Walt Disney fell 7.1% after reporting a slowdown in subscriber gains at its streaming channel and weak fiscal fourth-quarter financial results.

Beyond Meat dropped 14.2% after reporting a much wider loss than analysts were expecting.

The latest round of corporate earnings has been winding down. Weeks of solid financial reports helped the broader market rise and reach a series of records. Inflation concerns have been rattling investors throughout the week, however.

“It’s a pretty simple rule to be long during earnings and cautious outside of earnings,” said Jay Hatfield, CEO of Infrastructure Capital Advisors, “Earnings ends and then the stock market is a victim of other data, which tends to be bad.”

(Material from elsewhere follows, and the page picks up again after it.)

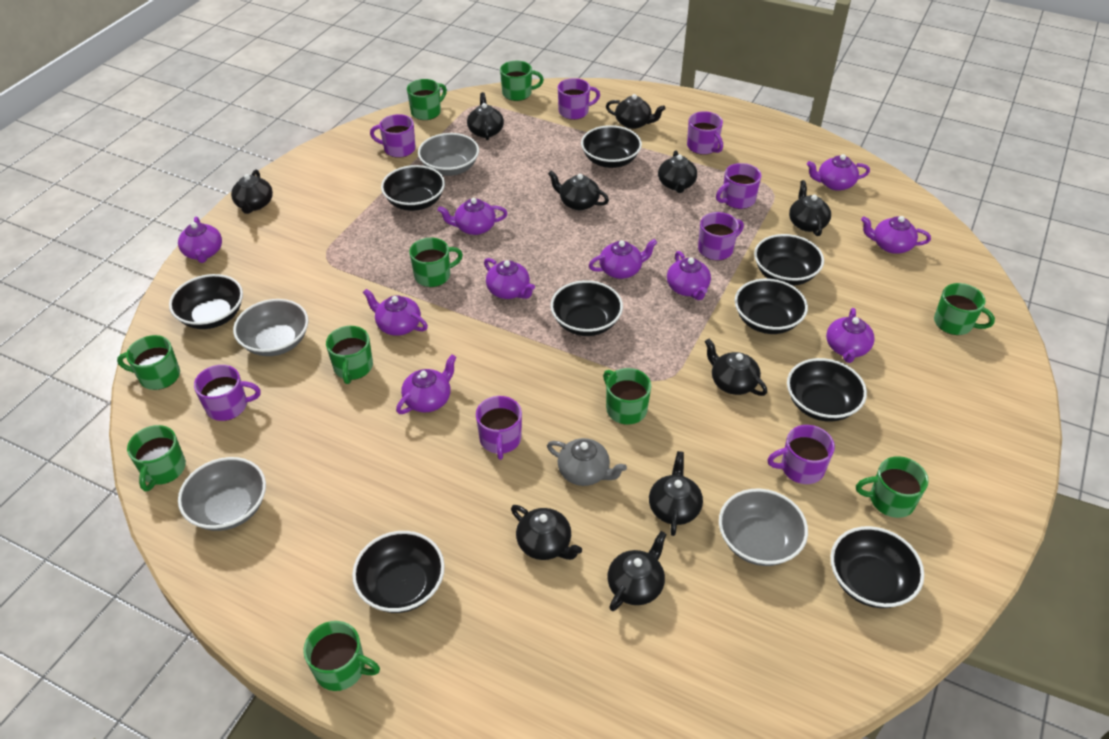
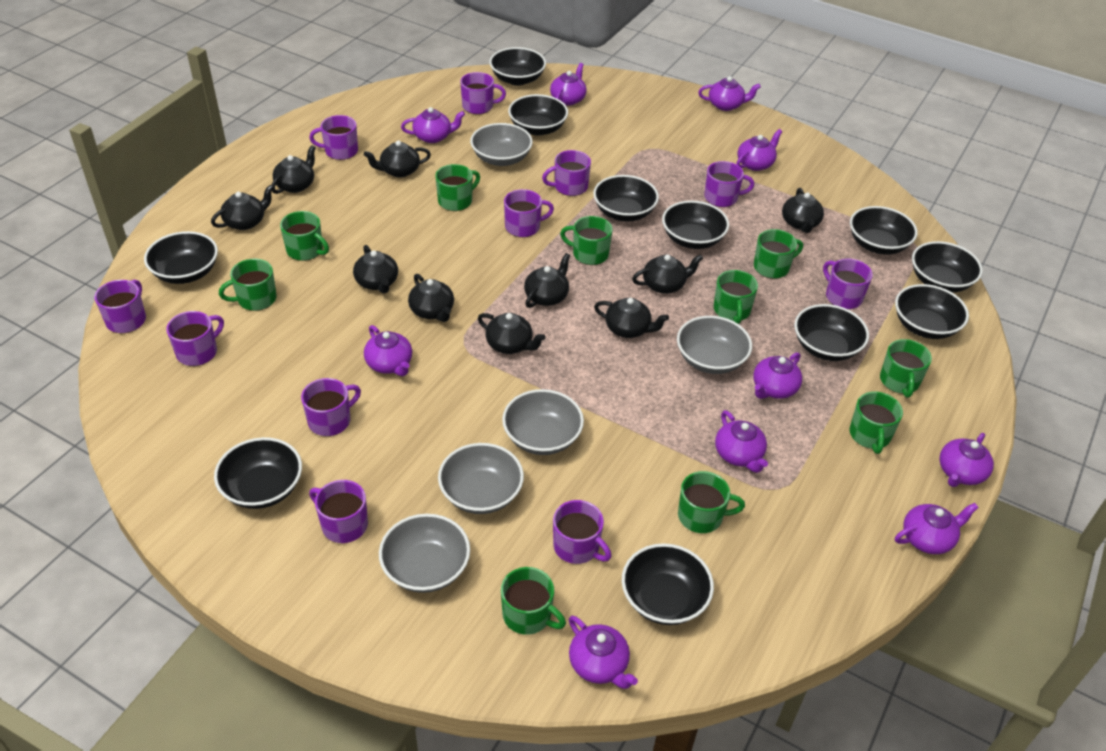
black bowl: [169,274,243,329] [352,531,445,613] [381,165,445,211] [550,280,623,336] [581,125,642,168] [735,279,808,334] [754,234,824,286] [787,358,867,422] [830,526,924,608] = 9 -> [144,231,218,284] [214,437,302,509] [489,47,546,86] [508,94,568,136] [593,175,659,221] [622,543,714,625] [662,200,729,249] [794,304,869,361] [850,206,918,255] [895,284,969,339] [912,241,983,293] = 11
grey bowl: [178,457,266,531] [233,299,309,356] [418,133,479,176] [719,489,808,566] = 4 -> [379,514,470,593] [438,443,524,514] [470,123,533,166] [502,389,584,455] [677,316,752,374] = 5
grey teapot: [547,438,627,486] = 1 -> none = 0
purple mug: [194,365,261,421] [370,114,416,158] [476,396,522,460] [558,78,600,120] [687,111,723,155] [698,212,744,261] [716,163,762,209] [767,425,835,484] = 8 -> [95,279,146,333] [166,311,224,366] [301,378,361,436] [309,115,358,160] [309,480,368,543] [460,72,506,114] [504,189,554,237] [542,150,591,196] [553,500,611,564] [704,161,754,207] [823,259,873,309] = 11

Every major index slipped on Wednesday following a hotter-than-expected inflation report from the Labor Department that revealed a surge in consumer prices surged in October. That report came on the heels of data on Tuesday that showed inflation at the wholesale level also surged in October.

The inflation concerns pushed bond yields broadly higher on Wednesday, though the bond market was closed for Veterans Day on Thursday. The yield on the 10-year Treasury stood at 1.55% as of late Wednesday.

Companies have been warning that they are being squeezed by higher raw materials costs and supply chain problems. Many have been able to pass off those higher costs to consumers, but that has raised concerns about higher prices eventually prompting a pullback in consumer spending.

The latest report on consumer prices revealed that inflation is hitting essential items such as food, rent, autos and heating oil particularly hard. Analysts worry that consumers could cut spending on discretionary items to focus on essentials, which could then crimp the broader economic recovery.

Concerns about rising inflation are also raising expectations that the Federal Reserve will have to raise short-term interest rates more quickly off their record low. The central bank has already begun to pare back on the bond purchases it makes every month to keep longer-term rates low.

“The weird thing is what’s hurting the economy is also supporting the stock market,” Hatfield said, referring to the Fed’s stimulus measures.